The records below are to be restated word for word, with every picture left out.

(Saved data entries)
-----

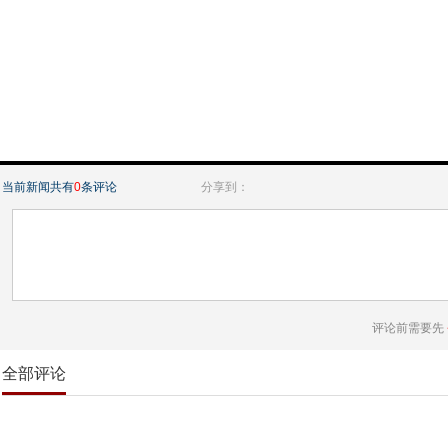
当前新闻共有
0
条评论
分享到：
评论前需要先
全部评论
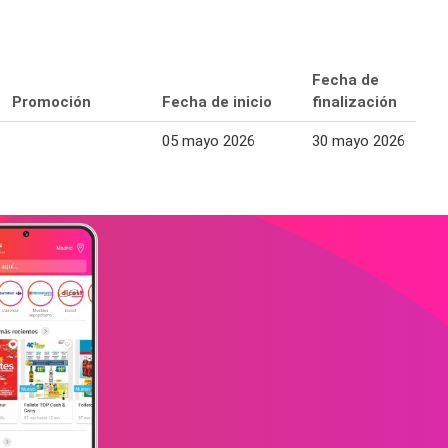
Fecha de
Promoción
Fecha de inicio
finalización
05 mayo 2026
30 mayo 2026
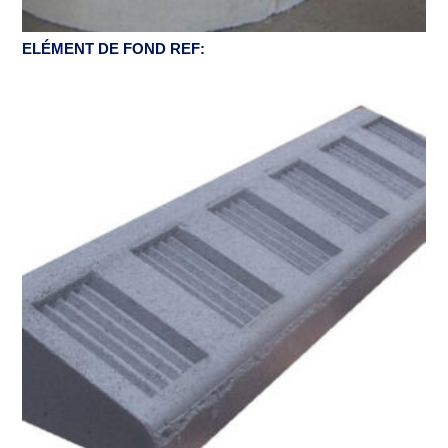
ELÉMENT DE FOND REF:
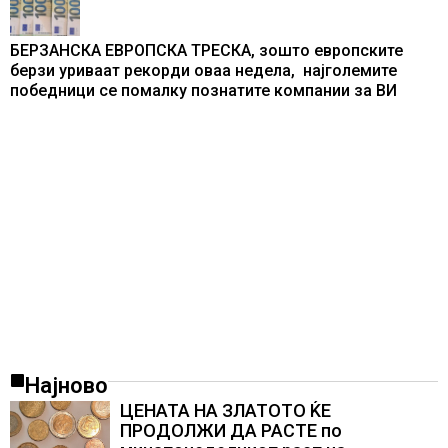
БЕРЗАНСКА ЕВРОПСКА ТРЕСКА, зошто европските
берзи уриваат рекорди оваа недела, најголемите
победници се помалку познатите компании за ВИ
Најново
ЦЕНАТА НА ЗЛАТОТО ЌЕ
ПРОДОЛЖИ ДА РАСТЕ по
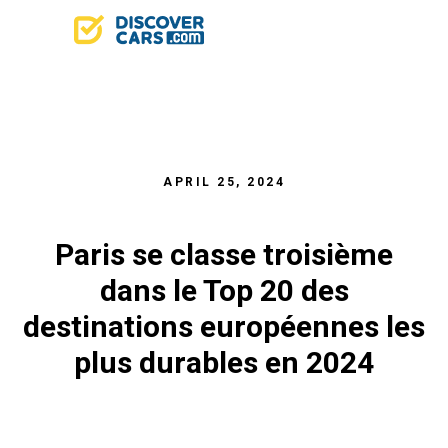
APRIL 25, 2024
Paris se classe troisième
dans le Top 20 des
destinations européennes les
plus durables en 2024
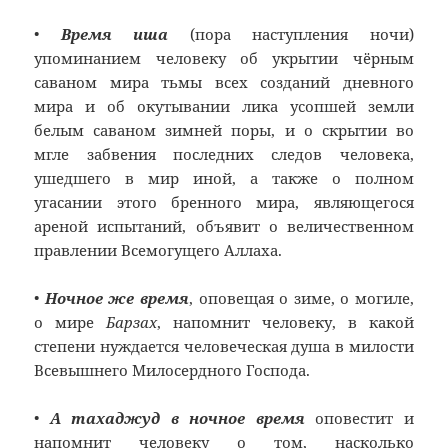
•
Время иша
(пора наступления ночи)
упоминанием человеку об укрытии чёрным
саваном мира тьмы всех созданий дневного
мира и об окутывании лика усопшей земли
белым саваном зимней поры, и о скрытии во
мгле забвения последних следов человека,
ушедшего в мир иной, а также о полном
угасании этого бренного мира, являющегося
ареной испытаний, объявит о величественном
правлении Всемогущего Аллаха.
•
Ночное же время
, оповещая о зиме, о могиле,
о мире
Барзах
, напомнит человеку, в какой
степени нуждается человеческая душа в милости
Всевышнего Милосердного Господа.
•
А тахаджуд в ночное время
оповестит и
напомнит человеку о том, насколько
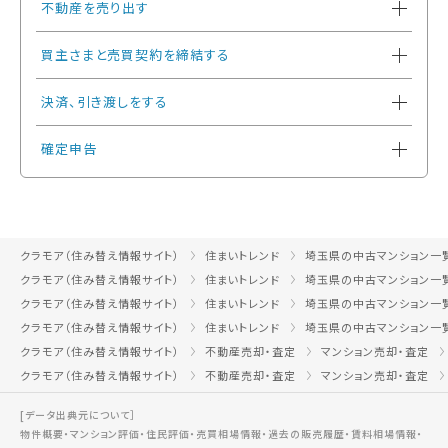
不動産を売り出す
買主さまと売買契約を締結する
決済、引き渡しをする
確定申告
クラモア（住み替え情報サイト）
住まいトレンド
埼玉県の中古マンション一
クラモア（住み替え情報サイト）
住まいトレンド
埼玉県の中古マンション一
クラモア（住み替え情報サイト）
住まいトレンド
埼玉県の中古マンション一
クラモア（住み替え情報サイト）
住まいトレンド
埼玉県の中古マンション一
クラモア（住み替え情報サイト）
不動産売却・査定
マンション売却・査定
クラモア（住み替え情報サイト）
不動産売却・査定
マンション売却・査定
[データ出典元について］
物件概要・マンション評価・住民評価・売買相場情報・過去の販売履歴・賃料相場情報・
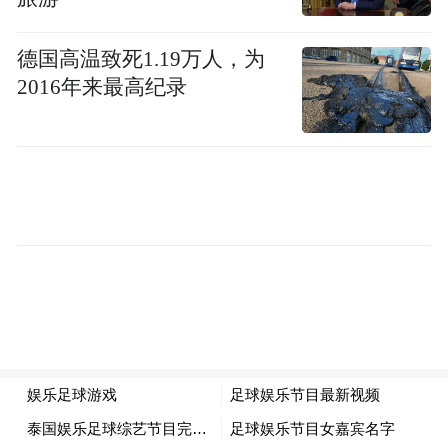
德国高温致死1.19万人，为
2016年来最高纪录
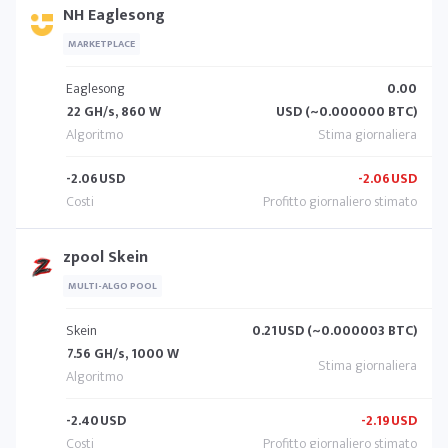
NH Eaglesong
MARKETPLACE
Eaglesong
0.00
22 GH/s, 860 W
USD (~0.000000 BTC)
-2.06
USD
-2.06
USD
zpool Skein
MULTI-ALGO POOL
Skein
0.21
USD (~0.000003 BTC)
7.56 GH/s, 1000 W
-2.40
USD
-2.19
USD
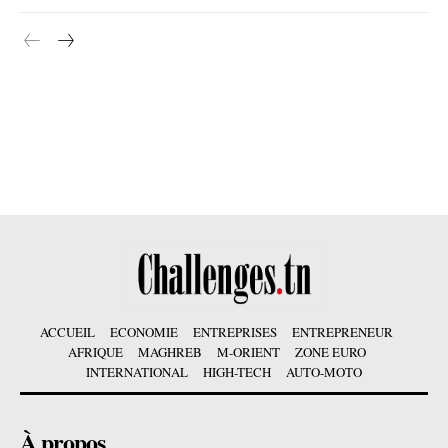
ACCUEIL
ECONOMIE
ENTREPRISES
ENTREPRENEUR
AFRIQUE
MAGHREB
M-ORIENT
ZONE EURO
INTERNATIONAL
HIGH-TECH
AUTO-MOTO
À propos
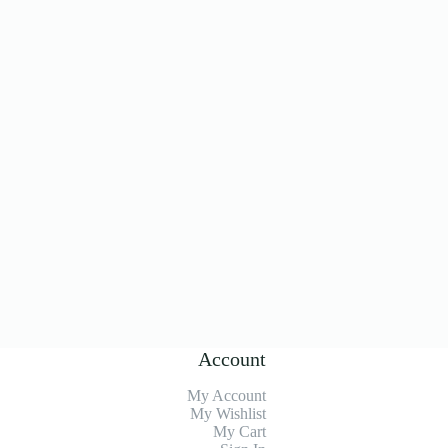
Account
My Account
My Wishlist
My Cart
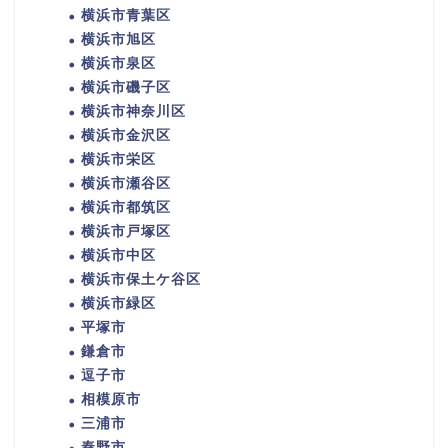
横浜市青葉区
横浜市旭区
横浜市泉区
横浜市磯子区
横浜市神奈川区
横浜市金沢区
横浜市栄区
横浜市瀬谷区
横浜市都筑区
横浜市戸塚区
横浜市中区
横浜市保土ケ谷区
横浜市緑区
平塚市
鎌倉市
逗子市
相模原市
三浦市
秦野市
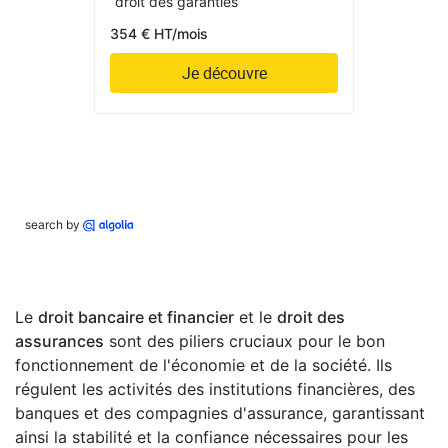
droit des garanties
354 € HT/mois
Je découvre
search by
Le
droit bancaire et financier
et le
droit des
assurances
sont des piliers cruciaux pour le bon
fonctionnement de l'économie et de la société. Ils
régulent les activités des institutions financières, des
banques et des compagnies d'assurance, garantissant
ainsi la stabilité et la confiance nécessaires pour les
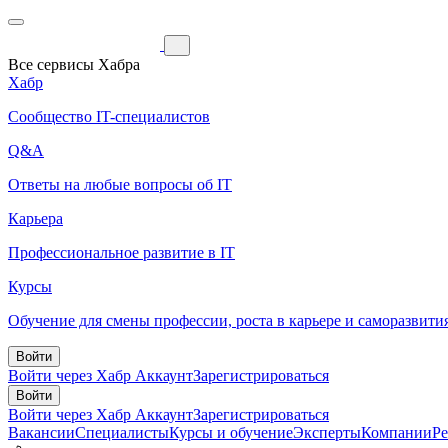
Все сервисы Хабра
Хабр
Сообщество IT-специалистов
Q&A
Ответы на любые вопросы об IT
Карьера
Профессиональное развитие в IT
Курсы
Обучение для смены профессии, роста в карьере и саморазвити
Войти
Войти через Хабр Аккаунт
Зарегистрироваться
Войти
Войти через Хабр Аккаунт
Зарегистрироваться
Вакансии
Специалисты
Курсы и обучение
Эксперты
Компании
Р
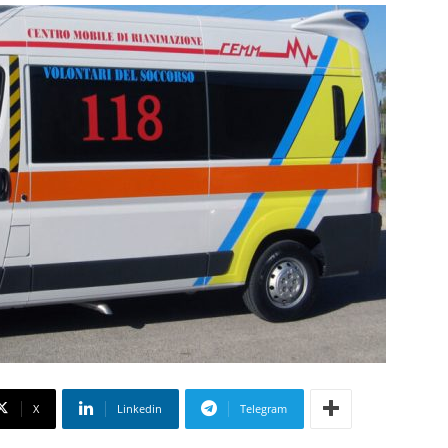
X
Linkedin
Telegram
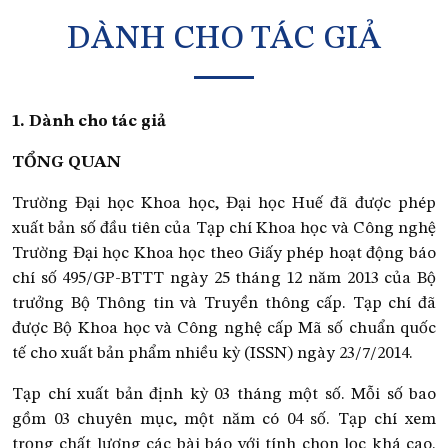
DÀNH CHO TÁC GIẢ
1. Dành cho tác giả
TỔNG QUAN
Trường Đại học Khoa học, Đại học Huế đã được phép
xuất bản số đầu tiên của Tạp chí Khoa học và Công nghệ
Trường Đại học Khoa học theo Giấy phép hoạt động báo
chí số 495/GP-BTTT ngày 25 tháng 12 năm 2013 của Bộ
trưởng Bộ Thông tin và Truyền thông cấp. Tạp chí đã
được Bộ Khoa học và Công nghệ cấp Mã số chuẩn quốc
tế cho xuất bản phẩm nhiều kỳ (ISSN) ngày 23/7/2014.
Tạp chí xuất bản định kỳ 03 tháng một số. Mỗi số bao
gồm 03 chuyên mục, một năm có 04 số. Tạp chí xem
trọng chất lượng các bài báo với tính chọn lọc khá cao.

-----

SOLUTION FOR THIS EXERCISE:
当前新闻共有
0
条评论
分享到：
评论前需要先
全部评论
Fecha de
Promoción
Fecha de inicio
finalización
05 mayo 2026
30 mayo 2026
ELÉMENT DE FOND REF:
БЕРЗАНСКА ЕВРОПСКА ТРЕСКА, зошто европските
берзи уриваат рекорди оваа недела, најголемите
победници се помалку познатите компании за ВИ
Најново
ЦЕНАТА НА ЗЛАТОТО ЌЕ
ПРОДОЛЖИ ДА РАСТЕ по
APRIL 25, 2024
Paris se classe troisième
dans le Top 20 des
destinations européennes les
plus durables en 2024
•
Время иша
(пора наступления ночи)
упоминанием человеку об укрытии чёрным
саваном мира тьмы всех созданий дневного
мира и об окутывании лика усопшей земли
белым саваном зимней поры, и о скрытии во
мгле забвения последних следов человека,
ушедшего в мир иной, а также о полном
угасании этого бренного мира, являющегося
ареной испытаний, объявит о величественном
правлении Всемогущего Аллаха.
•
Ночное же время
, оповещая о зиме, о могиле,
о мире
Барзах
, напомнит человеку, в какой
степени нуждается человеческая душа в милости
Всевышнего Милосердного Господа.
•
А тахаджуд в ночное время
оповестит и
напомнит человеку о том, насколько
不動産を売り出す
買主さまと売買契約を締結する
決済、引き渡しをする
確定申告
クラモア（住み替え情報サイト）
住まいトレンド
埼玉県の中古マンション一
クラモア（住み替え情報サイト）
住まいトレンド
埼玉県の中古マンション一
クラモア（住み替え情報サイト）
住まいトレンド
埼玉県の中古マンション一
クラモア（住み替え情報サイト）
住まいトレンド
埼玉県の中古マンション一
クラモア（住み替え情報サイト）
不動産売却・査定
マンション売却・査定
クラモア（住み替え情報サイト）
不動産売却・査定
マンション売却・査定
[データ出典元について］
物件概要・マンション評価・住民評価・売買相場情報・過去の販売履歴・賃料相場情報・
德国高温致死1.19万人，为
2016年来最高纪录
NH Eaglesong
MARKETPLACE
Eaglesong
0.00
22 GH/s, 860 W
USD (~0.000000 BTC)
-2.06
USD
-2.06
USD
zpool Skein
MULTI-ALGO POOL
Skein
0.21
USD (~0.000003 BTC)
7.56 GH/s, 1000 W
-2.40
USD
-2.19
USD
ACCUEIL
ECONOMIE
ENTREPRISES
ENTREPRENEUR
AFRIQUE
MAGHREB
M-ORIENT
ZONE EURO
INTERNATIONAL
HIGH-TECH
AUTO-MOTO
À propos
Account
My Account
My Wishlist
My Cart
横浜市青葉区
横浜市旭区
横浜市泉区
横浜市磯子区
横浜市神奈川区
横浜市金沢区
横浜市栄区
横浜市瀬谷区
横浜市都筑区
横浜市戸塚区
横浜市中区
横浜市保土ケ谷区
横浜市緑区
平塚市
鎌倉市
逗子市
相模原市
三浦市
秦野市
droit des garanties
354 € HT/mois
Je découvre
search by
Le
droit bancaire et financier
et le
droit des
assurances
sont des piliers cruciaux pour le bon
fonctionnement de l'économie et de la société. Ils
régulent les activités des institutions financières, des
banques et des compagnies d'assurance, garantissant
ainsi la stabilité et la confiance nécessaires pour les
Все сервисы Хабра
Хабр
Сообщество IT-специалистов
Q&A
Ответы на любые вопросы об IT
Карьера
Профессиональное развитие в IT
Курсы
Обучение для смены профессии, роста в карьере и саморазвити
Войти
Войти через Хабр Аккаунт
Зарегистрироваться
Войти
Войти через Хабр Аккаунт
Зарегистрироваться
Вакансии
Специалисты
Курсы и обучение
Эксперты
Компании
Р
X
Linkedin
Telegram
DÀNH CHO TÁC GIẢ
1. Dành cho tác giả
TỔNG QUAN
Trường Đại học Khoa học, Đại học Huế đã được phép
xuất bản số đầu tiên của Tạp chí Khoa học và Công nghệ
Trường Đại học Khoa học theo Giấy phép hoạt động báo
chí số 495/GP-BTTT ngày 25 tháng 12 năm 2013 của Bộ
trưởng Bộ Thông tin và Truyền thông cấp. Tạp chí đã
được Bộ Khoa học và Công nghệ cấp Mã số chuẩn quốc
tế cho xuất bản phẩm nhiều kỳ (ISSN) ngày 23/7/2014.
Tạp chí xuất bản định kỳ 03 tháng một số. Mỗi số bao
gồm 03 chuyên mục, một năm có 04 số. Tạp chí xem
trọng chất lượng các bài báo với tính chọn lọc khá cao.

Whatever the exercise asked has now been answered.